Reproduce the records word for word, starting at their first line and ending with the line that contains "list -Učbenik od".

[Page element annotations]
┄┄┄┄┄┄

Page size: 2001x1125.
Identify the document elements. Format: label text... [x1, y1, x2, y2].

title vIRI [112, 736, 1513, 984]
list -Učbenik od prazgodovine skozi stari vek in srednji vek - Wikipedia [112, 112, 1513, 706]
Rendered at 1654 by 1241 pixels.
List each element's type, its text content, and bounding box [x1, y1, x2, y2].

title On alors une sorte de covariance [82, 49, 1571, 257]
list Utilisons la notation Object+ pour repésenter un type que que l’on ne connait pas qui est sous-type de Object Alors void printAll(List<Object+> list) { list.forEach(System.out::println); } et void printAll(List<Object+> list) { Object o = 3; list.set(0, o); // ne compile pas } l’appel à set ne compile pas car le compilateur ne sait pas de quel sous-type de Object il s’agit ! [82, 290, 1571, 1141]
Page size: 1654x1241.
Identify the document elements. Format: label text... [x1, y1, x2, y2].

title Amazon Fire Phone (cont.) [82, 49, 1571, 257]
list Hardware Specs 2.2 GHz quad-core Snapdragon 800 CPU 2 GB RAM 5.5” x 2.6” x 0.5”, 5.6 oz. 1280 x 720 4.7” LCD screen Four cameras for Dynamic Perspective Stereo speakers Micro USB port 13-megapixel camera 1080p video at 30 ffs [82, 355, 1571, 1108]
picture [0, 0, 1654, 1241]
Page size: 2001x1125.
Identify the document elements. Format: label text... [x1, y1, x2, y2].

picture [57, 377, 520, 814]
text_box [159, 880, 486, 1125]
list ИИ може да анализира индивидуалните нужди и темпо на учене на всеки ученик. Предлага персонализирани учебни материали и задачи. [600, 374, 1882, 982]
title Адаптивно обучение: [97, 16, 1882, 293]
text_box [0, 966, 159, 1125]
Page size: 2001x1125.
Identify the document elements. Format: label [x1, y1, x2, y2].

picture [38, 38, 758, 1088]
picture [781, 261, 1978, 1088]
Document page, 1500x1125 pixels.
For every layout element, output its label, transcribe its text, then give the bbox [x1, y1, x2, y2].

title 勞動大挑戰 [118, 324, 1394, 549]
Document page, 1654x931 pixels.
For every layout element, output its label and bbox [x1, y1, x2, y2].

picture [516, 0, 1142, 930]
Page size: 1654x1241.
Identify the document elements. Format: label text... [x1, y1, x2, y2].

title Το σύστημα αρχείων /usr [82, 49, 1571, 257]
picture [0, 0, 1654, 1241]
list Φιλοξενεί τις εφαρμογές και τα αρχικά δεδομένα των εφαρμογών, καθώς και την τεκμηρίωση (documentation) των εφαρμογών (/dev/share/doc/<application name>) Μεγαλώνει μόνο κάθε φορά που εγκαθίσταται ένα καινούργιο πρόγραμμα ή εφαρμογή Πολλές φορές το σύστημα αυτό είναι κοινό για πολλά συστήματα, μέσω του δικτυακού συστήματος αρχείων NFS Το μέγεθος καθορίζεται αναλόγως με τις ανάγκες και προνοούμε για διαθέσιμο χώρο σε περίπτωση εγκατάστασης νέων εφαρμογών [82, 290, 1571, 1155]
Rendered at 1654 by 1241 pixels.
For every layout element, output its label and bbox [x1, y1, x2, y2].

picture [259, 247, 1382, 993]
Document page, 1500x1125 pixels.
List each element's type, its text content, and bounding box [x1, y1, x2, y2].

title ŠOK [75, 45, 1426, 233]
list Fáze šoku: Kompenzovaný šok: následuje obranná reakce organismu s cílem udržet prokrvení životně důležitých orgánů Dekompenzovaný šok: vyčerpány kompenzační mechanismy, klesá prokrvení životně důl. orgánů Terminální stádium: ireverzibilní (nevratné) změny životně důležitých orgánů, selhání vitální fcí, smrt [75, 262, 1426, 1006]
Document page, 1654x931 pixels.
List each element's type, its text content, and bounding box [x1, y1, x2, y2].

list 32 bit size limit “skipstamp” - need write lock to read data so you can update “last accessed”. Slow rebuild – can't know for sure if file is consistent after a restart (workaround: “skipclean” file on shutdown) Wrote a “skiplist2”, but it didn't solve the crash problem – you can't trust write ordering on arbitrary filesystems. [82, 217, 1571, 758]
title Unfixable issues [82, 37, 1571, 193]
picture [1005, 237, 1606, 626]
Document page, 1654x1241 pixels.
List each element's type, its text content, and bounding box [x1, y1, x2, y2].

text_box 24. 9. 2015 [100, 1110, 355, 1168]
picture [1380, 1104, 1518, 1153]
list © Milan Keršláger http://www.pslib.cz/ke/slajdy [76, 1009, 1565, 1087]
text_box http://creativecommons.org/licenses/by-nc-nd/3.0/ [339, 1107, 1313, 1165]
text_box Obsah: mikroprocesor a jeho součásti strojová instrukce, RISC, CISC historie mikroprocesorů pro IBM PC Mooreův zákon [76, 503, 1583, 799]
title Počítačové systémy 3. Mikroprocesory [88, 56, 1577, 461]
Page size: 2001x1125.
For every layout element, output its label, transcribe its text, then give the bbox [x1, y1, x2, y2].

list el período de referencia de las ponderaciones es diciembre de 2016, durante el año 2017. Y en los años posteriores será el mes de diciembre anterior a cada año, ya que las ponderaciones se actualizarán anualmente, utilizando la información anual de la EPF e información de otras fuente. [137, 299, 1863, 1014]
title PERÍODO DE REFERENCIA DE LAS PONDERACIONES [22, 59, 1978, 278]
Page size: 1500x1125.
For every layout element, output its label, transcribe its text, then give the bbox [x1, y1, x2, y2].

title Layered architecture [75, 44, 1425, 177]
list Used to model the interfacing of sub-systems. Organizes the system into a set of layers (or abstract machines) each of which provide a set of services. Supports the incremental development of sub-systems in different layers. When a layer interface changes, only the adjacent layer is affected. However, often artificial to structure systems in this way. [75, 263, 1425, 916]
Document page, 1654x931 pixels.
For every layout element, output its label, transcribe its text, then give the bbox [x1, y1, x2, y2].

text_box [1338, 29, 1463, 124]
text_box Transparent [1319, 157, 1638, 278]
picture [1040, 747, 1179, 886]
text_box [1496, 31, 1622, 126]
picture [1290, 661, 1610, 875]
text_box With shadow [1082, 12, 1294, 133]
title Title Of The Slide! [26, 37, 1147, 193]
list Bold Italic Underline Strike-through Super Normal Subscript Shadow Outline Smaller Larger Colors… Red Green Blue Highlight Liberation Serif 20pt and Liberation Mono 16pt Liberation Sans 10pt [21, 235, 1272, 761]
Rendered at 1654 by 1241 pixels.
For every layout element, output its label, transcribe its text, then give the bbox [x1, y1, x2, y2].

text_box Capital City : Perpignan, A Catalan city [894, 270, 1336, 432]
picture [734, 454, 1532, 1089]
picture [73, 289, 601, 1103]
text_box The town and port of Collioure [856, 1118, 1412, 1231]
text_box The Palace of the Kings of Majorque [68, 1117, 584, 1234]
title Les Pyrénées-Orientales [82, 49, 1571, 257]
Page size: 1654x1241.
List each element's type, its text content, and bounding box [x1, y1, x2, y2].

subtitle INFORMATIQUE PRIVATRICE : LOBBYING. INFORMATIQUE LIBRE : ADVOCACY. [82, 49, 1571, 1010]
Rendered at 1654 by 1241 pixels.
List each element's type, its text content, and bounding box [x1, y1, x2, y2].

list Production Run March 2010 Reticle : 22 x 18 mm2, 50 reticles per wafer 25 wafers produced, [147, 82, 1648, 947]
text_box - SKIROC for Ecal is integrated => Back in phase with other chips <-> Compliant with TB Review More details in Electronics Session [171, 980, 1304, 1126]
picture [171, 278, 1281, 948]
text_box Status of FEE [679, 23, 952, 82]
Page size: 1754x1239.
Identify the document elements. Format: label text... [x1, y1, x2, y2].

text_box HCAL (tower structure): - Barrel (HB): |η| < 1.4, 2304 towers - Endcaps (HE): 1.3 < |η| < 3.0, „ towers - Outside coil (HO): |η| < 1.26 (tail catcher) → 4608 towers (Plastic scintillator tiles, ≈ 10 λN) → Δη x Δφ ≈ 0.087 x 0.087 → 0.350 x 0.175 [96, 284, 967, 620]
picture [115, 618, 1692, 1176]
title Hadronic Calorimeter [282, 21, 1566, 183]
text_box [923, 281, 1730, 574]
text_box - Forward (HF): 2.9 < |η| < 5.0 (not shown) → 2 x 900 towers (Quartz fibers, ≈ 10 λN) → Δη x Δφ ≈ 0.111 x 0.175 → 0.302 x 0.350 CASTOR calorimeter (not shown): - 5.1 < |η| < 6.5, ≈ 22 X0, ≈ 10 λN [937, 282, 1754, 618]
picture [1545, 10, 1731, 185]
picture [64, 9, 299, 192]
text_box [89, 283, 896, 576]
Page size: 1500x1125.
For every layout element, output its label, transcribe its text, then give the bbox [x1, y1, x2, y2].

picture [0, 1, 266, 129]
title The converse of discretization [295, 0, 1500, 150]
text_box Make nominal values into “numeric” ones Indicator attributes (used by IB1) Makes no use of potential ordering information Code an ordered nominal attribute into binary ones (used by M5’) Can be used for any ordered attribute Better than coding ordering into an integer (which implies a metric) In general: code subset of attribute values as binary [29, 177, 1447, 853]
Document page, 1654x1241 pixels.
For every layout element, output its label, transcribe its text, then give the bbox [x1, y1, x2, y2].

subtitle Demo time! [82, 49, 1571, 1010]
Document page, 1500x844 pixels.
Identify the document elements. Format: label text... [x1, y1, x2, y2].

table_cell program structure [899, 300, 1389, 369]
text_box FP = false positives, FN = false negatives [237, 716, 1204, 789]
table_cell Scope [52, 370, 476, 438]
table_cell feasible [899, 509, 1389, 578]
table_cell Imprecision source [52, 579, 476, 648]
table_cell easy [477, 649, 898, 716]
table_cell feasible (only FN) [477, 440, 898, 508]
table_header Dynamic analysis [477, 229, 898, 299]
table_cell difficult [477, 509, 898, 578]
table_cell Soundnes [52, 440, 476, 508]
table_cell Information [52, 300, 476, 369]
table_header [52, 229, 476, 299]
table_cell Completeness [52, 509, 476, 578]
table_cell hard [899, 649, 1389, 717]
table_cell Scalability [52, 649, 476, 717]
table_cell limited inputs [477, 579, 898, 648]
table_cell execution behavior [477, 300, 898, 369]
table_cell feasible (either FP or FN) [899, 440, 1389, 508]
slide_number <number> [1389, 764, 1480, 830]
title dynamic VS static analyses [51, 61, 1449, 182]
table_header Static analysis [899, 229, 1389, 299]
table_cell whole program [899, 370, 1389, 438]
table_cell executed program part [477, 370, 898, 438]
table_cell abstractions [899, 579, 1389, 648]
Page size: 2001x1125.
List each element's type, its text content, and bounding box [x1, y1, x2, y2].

┄┄┄┄┄┄

- [THE SOLUTION]
Page size: 2001x1125.
Identify the document elements. Format: label text... [x1, y1, x2, y2].

title vIRI [112, 736, 1513, 984]
list -Učbenik od prazgodovine skozi stari vek in srednji vek - Wikipedia [112, 112, 1513, 706]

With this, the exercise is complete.